### What is required
Go line by line through the entries and show those that hold the string "right".

[Joint position lists]
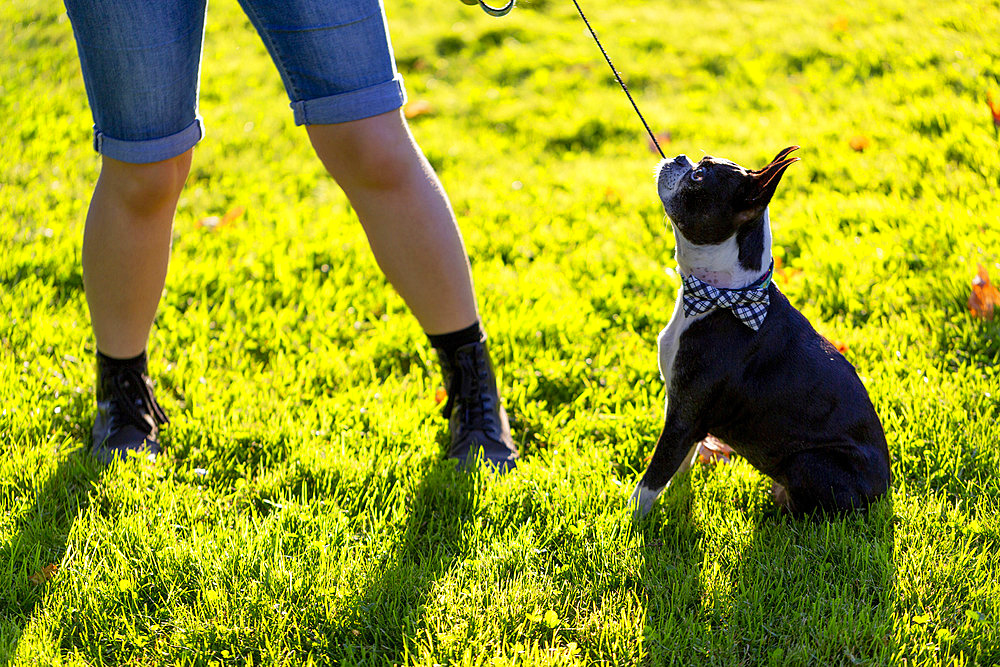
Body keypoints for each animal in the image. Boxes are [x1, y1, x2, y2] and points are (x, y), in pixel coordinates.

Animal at [632, 147, 892, 516]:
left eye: (698, 177)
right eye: (697, 163)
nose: (681, 158)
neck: (723, 295)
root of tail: (883, 492)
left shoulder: (685, 415)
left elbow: (652, 478)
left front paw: (629, 523)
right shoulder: (683, 411)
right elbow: (679, 465)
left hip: (807, 461)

### Response to the exercise
right eye: (697, 163)
right shoulder: (683, 411)
right elbow: (679, 465)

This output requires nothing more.